Despite technology being essential when it comes to thriving in this space, there is an immense lack of resources and experience when it comes to tech-savvy individuals in the retail industry. I suspect that pending H1B changes are going to rock the industry as well. It also does not help that the IT department is usually high on the business resources chopping block.

A key example was a major global conglomerate retailer that just announced massive store closures. They were unable after 5 conference calls to get a team together that could enact a router policy change on a single pilot stores stack. That’s not a joke.

If this sounds familiar it’s time to move quickly to make some changes.

Playing Against a Stacked Deck

The best retailers in the industry are risk-takers. They are not afraid of failure and are innovative at their very core. They know their brand so well that they project it and draw customers to them. They don’t have an existential crisis about “who is the customer” and they don’t hire consultants to periodically dive in and tell them.

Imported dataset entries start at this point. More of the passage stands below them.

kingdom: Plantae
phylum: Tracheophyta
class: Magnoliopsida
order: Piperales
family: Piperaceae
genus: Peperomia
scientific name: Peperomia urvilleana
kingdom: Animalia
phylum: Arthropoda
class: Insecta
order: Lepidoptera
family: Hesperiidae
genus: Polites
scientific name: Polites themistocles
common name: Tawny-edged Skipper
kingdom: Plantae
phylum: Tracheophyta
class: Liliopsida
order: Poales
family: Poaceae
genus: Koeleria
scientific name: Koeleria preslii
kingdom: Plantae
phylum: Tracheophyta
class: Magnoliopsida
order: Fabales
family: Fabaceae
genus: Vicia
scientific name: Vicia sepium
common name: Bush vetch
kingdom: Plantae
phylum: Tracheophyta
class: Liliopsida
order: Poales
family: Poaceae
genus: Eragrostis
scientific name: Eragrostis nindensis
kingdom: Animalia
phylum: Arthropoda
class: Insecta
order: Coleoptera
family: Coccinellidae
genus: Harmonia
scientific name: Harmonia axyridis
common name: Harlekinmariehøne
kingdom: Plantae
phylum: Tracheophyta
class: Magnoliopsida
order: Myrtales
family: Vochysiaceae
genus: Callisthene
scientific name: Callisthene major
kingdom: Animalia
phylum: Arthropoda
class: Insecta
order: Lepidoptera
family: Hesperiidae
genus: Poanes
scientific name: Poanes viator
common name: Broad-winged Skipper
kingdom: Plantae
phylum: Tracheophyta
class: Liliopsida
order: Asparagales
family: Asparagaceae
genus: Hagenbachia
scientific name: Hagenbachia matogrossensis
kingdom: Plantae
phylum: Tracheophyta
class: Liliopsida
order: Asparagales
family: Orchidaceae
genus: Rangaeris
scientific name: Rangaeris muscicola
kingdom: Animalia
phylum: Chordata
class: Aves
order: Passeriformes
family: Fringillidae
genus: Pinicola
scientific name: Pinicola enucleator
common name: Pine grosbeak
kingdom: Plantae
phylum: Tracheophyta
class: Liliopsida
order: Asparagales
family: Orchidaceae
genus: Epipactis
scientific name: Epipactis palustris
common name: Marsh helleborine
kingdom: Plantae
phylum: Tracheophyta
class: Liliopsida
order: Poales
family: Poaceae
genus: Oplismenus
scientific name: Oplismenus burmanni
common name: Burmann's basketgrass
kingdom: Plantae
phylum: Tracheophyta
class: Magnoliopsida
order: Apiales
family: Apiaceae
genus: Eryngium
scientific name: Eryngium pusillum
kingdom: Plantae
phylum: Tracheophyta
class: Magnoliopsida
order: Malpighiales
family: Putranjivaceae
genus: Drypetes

Be genuine and set the trend.

I’m looking at you LuluLemon. Great work.

Amazon, has ended hundreds of online retailers in its wake. Once they have a strategy in place the company pushes it forward at breakneck speed, which has turned them into an online retail giant. Add in a dash of fawning media praise for projects that don’t do so well, such as Amazon Go, and you have a recipe for tough competition.

Don’t play their game. You are different – you have stores, you have a brand, you can tell stories that they simply cannot.
Get to work connecting your Associates with your Customers. Believe in both groups.

Beating the “Slow No”

Retailers have to start trusting their gut instincts more and initiate strong calls to action if they want to beat the “slow no.” Here are a few ways I think this can be achieved:

  • Create timelines that inspire action. Scale your decision making and initiative testing timelines so that they coincide with the amount of time the teams making decisions are in their decision making roles.
  • Use metrics that work, and go with your gut. Don’t believe a third party analytics suite, and don’t believe that comps matter. Get into the stores and realize that the only metric that matters is the experience in the store. Find a metric that makes you proactive instead of reactive, and don’t believe a red-light/green-light black box.
  • Hire young, motivated talent and believe in them. Younger teams tend not to accept a problem as being a permanent one, and are more willing to take the risks necessary to find a solution. Don’t just hire them- give them authority to innovate. Make that the culture. If you’re not finding people who think fast, fail fast, and aren’t afraid of some misses- you’re setting up your own retail “slow no” moment.
  • Start celebrating risk. Wall Street may frown upon you and fellow retailers may give you the cold shoulder, but remember that the best competitors in retail are regularly praised for their boldness—even when their plans fail. This isn’t War Games and you’re not Matthew Broderick.
  • Pick solution providers with passion and expertise. Obviously, that means working with me if you’re focused on the fitting room or call buttons, or any number of other things – but really it means finding someone who you can trust to partner with and make it happen. Nothing is plug and play at scale, and that’s what you need to be focused on as a retailer. Find industry vetted partners who can deploy to every single store. Find your advantages and move them to those stores- rinse and repeat.
  • Don’t spec technology that’s only for the flagship. If you can’t move it to the whole chain, stop chasing it. The industry needs to show experience to as many people as possible and fast. Sure it looks awesome in NYC|Milan|Hong Kong but it’s going to win your brand in Schaumburg and Greensboro.

Retailers who drag their feet and choose inaction over action miss out on opportunities and are immediately outpaced by their forward-thinking competitors. I believe it is those which choose to embrace the ever-changing landscape of retail by implementing new technologies, producing clear expectations and outcomes at the end of every meeting, those who take action are going to be able to bend “slow no” to their will and stop it in its tracks.